The problem with these metrics, is similar to one of the problems that we had for $R^2$ in the case of linear regression. You will recall that in linear regression, $R^2$ was a great measure of goodness of fit by many standards but it had a few drawbacks, one being that it only allowed to compare linear regression models with linear regression models and not with other non-linear-regression models. Well, similarly here, both the Pearson $\chi^2$-Test and the Hosmer-Lemeshow Test let us compare various logistic regression models to each other and to determine the better candidate, but may be not applicable to some of the other models that we may want to compare as alternatives to the logistic regression models.

General Model Evaluation and Goodness Of Fit Measures

And it is for this reason that it is best to use a very general goodness of fit measure, not just a metric that measures logistic regression models but is not applicable to other models. We have talked about model evaluation in another post.  And we have concluded that the best ways to evaluate and compare models is to either use $AIC$ or $BIC$ statistics or to use cross-validation. We have noted that the preference between$AIC$ and $BIC$ is largely philosophical and that cross validation (with leave-one-out) and $AIC$ are asymptotically equivalent. So it would be these three that would be the best methods for evaluating our linear regression model – they would enable us to compare the model to all sorts of alternative models, not all of which have to be logistic regression models.

Other Alternatives Compared

As mentioned earlier, logistic regression is used for fitting models where the outcome is a binary response variable. There are however other methods one could use to predict binary models. Below are some examples of “competing” binary response models along with their strengths and weaknesses relative to logistic regression.

Probit Regression

We could use a method similar to logistic regression but where the “squeezing” function is not the logistic function but instead some other function with $\left(-\infty,\infty\right)$ domain and $\left[0,1\right]$ range. For this purpose, any probability cumulative distribution function (CDF) will do. For example a natural candidate would be the CDF for normal distribution. This way we still have the linear relationship

$z=\beta_{0}x_{0}+\beta_{1}x_{1}+\beta_{2}x_{2}+\text{...}+\beta_{n}x_{n}$

but this time it is squeezed into $\left[0,1\right]$ range by means of the CDF for normal distribution.  The new sigmoid curve would like like this when compared to the old logistic sigmoid curve:

Thus we have a model similar to logistic regression that we can just as well fit by means of MLE and grade by means of $AIC, BIC$ or cross validation. We call this model probit regression.

On one hand probit regression appears to be more intuitive – instead of using this exotic looking logistic function we use the very popular normal distribution CDF. The former usually gets taught at the very end of the first year university Calculus course only to never be seen again while the latter is the well-known and ubiquitous normal distribution that everyone is comfortable with. So it makes sense to use probit rather than logit right?

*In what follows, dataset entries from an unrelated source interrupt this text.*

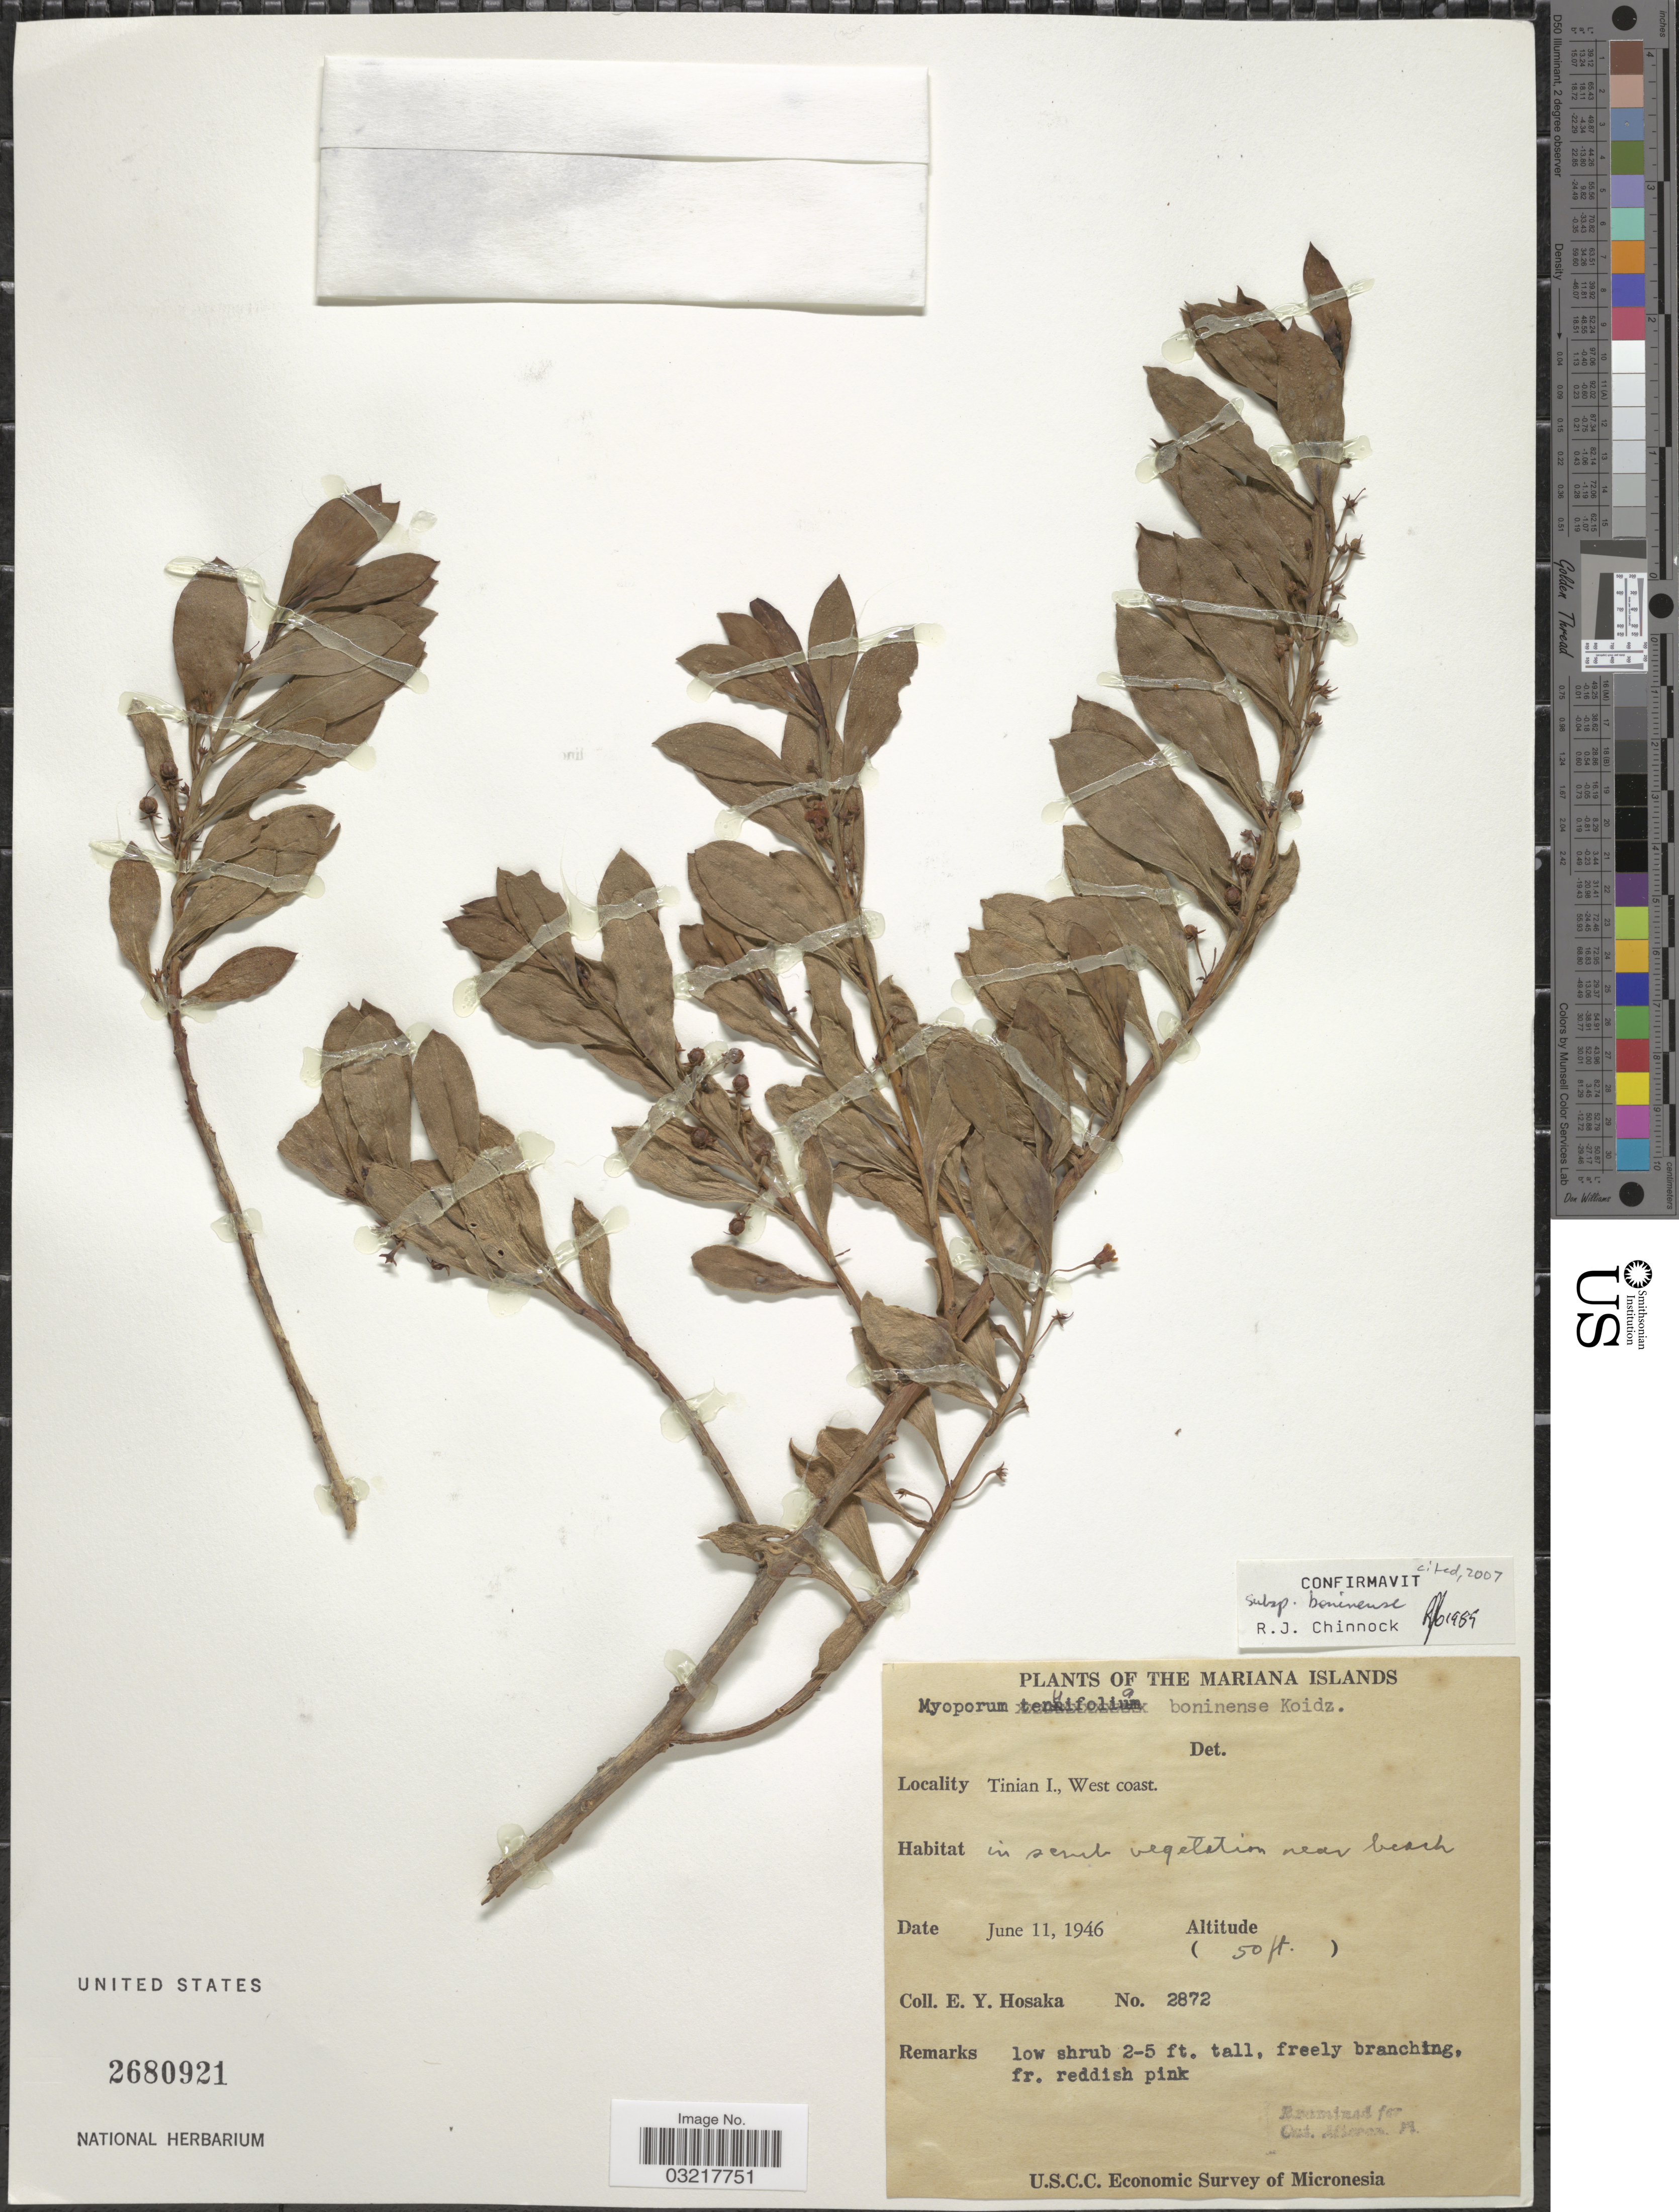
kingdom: Plantae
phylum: Tracheophyta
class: Magnoliopsida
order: Lamiales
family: Scrophulariaceae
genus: Myoporum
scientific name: Myoporum boninense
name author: Koidz.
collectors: E. Y. Hosaka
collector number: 2872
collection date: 1946-06-11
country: Northern Mariana Islands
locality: The Mariana Islands. Tinian I., West coast.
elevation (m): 15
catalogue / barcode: US 2680921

Not necessarily. Firstly, the fact the “squeezing” function is probit does not actually add any nice properties to our model – it does not make residuals normally distributed or introduce any normal distribution anywhere. We simply use normal distribution as a means of squeeing the $\left(-\infty,\infty\right)$ range into $\left[0,1\right]$ but without making any assumptions about normal distribution anywhere and without obtaining normal distribution anywhere. On the other hand with logistic regression we actually do have a very nice and straightforward interpretation of logit (log odds) and the individual coefficients (log odds ratio) – and that is a major advantage over probit regression.